The year column contains information on the year in which the gun deaths occurred. We can use this column to calculate how many gun deaths happened each year. We can creat a dictionary to keep a count of how many times each element occurs in the year column

In [22]:
# Extract the unique values from year column using list comprehension
years = [row[1] for row in gun_deaths]

# Creating an empty dictionary
year_counts = {}

for year in years:
    if year in year_counts:
        year_counts[year] += 1
    else:
        year_counts[year] = 1
        
year_counts

{'2012': 33563, '2013': 33636, '2014': 33599}

                                        Exploring Gun Deaths by race, sex, intent

In [23]:
# Creating an empty dictionary to store the values for different gender
gender_counts = {}

for row in gun_deaths:
    if row[5] in gender_counts:
        gender_counts[row[5]] += 1
    else:
        gender_counts[row[5]] = 1
        
gender_counts

{'F': 14449, 'M': 86349}

In [24]:
# Creating an empty dictionary to store the values of gun deaths on the basis of race
race_counts = {}

for row in gun_deaths:
    if row[7] in race_counts:
        race_counts[row[7]] += 1
    else:
        race_counts[row[7]] = 1
        
race_counts

{'Asian/Pacific Islander': 1326,
 'Black': 23296,
 'Hispanic': 9022,
 'Native American/Native Alaskan': 917,
 'White': 66237}

                We write a more generic function to calculate the number of unique values from any column

In [25]:
def unique_counts(input_list, row_number):
    unique_value_counts = {}
    for row in input_list:
        if row[row_number] in unique_value_counts:
            unique_value_counts[row[row_number]] += 1
        else:
            unique_value_counts[row[row_number]] = 1
    return unique_value_counts

intent_counts = unique_counts(gun_deaths, 3)
intent_counts

{'Accidental': 1639,
 'Homicide': 35176,
 'NA': 1,
 'Suicide': 63175,
 'Undetermined': 807}

In [27]:
# Similarly we can find the unique values for data in the place column
place_counts = unique_counts(gun_deaths, 9)
place_counts

{'Farm': 470,
 'Home': 60486,
 'Industrial/construction': 248,
 'NA': 1384,
 'Other specified': 13751,
 'Other unspecified': 8867,
 'Residential institution': 203,
 'School/instiution': 671,
 'Sports': 128,
 'Street': 11151,
 'Trade/service area': 3439}

Our analysis only gives us the total number of gun deaths by race in the US i.e percentage or number of gun deaths of a particular race as a factor of the total number of deaths of people belonging to all races.
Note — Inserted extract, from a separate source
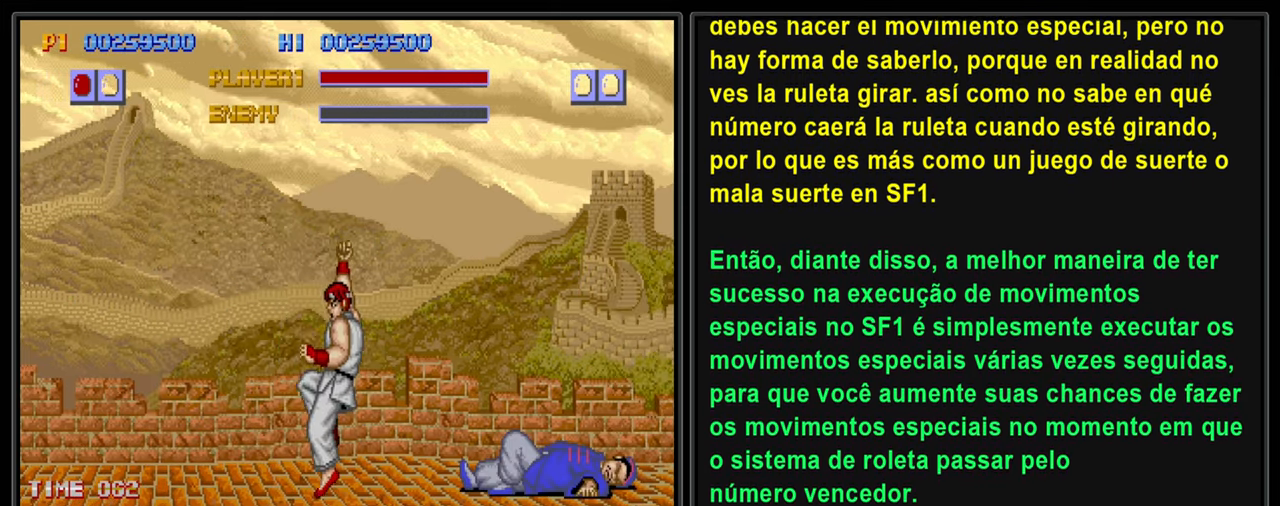
{"buttons": ["L2"], "left_stick": "center", "events": []}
Unless we know the proportion of each race in the US, we wont be able to meaningfully compare these numbers. What we really would want to get is a rate of gun deaths per 100000 people of each race. In order to do this, we'll need to read in data about what percentage of the US population falls into each racial category.

Lets read in data from the census.csv file

In [28]:
file = open("census.csv", "r")
csv_reader = csv.reader(file)
census = list(csv_reader)
census

[['Id',
  'Year',
  'Id',
  'Sex',
  'Id',
  'Hispanic Origin',
  'Id',
  'Id2',
  'Geography',
  'Total',
  'Race Alone - White',
  'Race Alone - Hispanic',
  'Race Alone - Black or African American',
  'Race Alone - American Indian and Alaska Native',
  'Race Alone - Asian',
  'Race Alone - Native Hawaiian and Other Pacific Islander',
  'Two or More Races'],
 ['cen42010',
  'April 1, 2010 Census',
  'totsex',
  'Both Sexes',
  'tothisp',
  'Total',
  '0100000US',
  '',
  'United States',
  '308745538',
  '197318956',
  '44618105',
  '40250635',
  '3739506',
  '15159516',
  '674625',
  '6984195']]

As we can see, the racial categories seem to different than the ones included in our gun_deaths dataset. Therefore, we manually create a dictionary that maps each value from our gun_deaths dataset to the population count from census dataset. We keep the key values similar to the racial categories that we have in the gun_deaths dataset

In [30]:
mapping = {"Asian/Pacific Islander":int(census[1][14])+int(census[1][15]), "Black":int(census[1][12]), "Native American/Native Alaskan":int(census[1][13]), "Hispanic":int(census[1][11]), "White":int(census[1][10])}
mapping

{'Asian/Pacific Islander': 15834141,
 'Black': 40250635,
 'Hispanic': 44618105,
 'Native American/Native Alaskan': 3739506,
 'White': 197318956}

In [31]:
# To calculate the rate of deaths per 100000 people of each race basedon the total population of each race, we begin with creating an empty dictionary and looping through the race_counts dictionary
race_per_hundredk = {}

for key, value in race_counts.items():
    race_per_hundredk[key] = (race_counts[key] * 100000) / mapping[key]

race_per_hundredk

{'Asian/Pacific Islander': 8.374309664161762,
 'Black': 57.877347773519595,
 'Hispanic': 20.220491210910907,
 'Native American/Native Alaskan': 24.521955573811088,
 'White': 33.56849303419181}

We can further explore the dataset and combine values from multiple columns as conditioning parameter such as:
1. The number of gun deaths based on race column, the intent of which was homicide
2. The number of gun deaths based on age parameter
3. If there is any link between homicide rate and month
4. Exploring homicide rate by gender
5. Exploring rates of other intents such as Accidental, by gender and race
6. If gun death rates correlate to education and location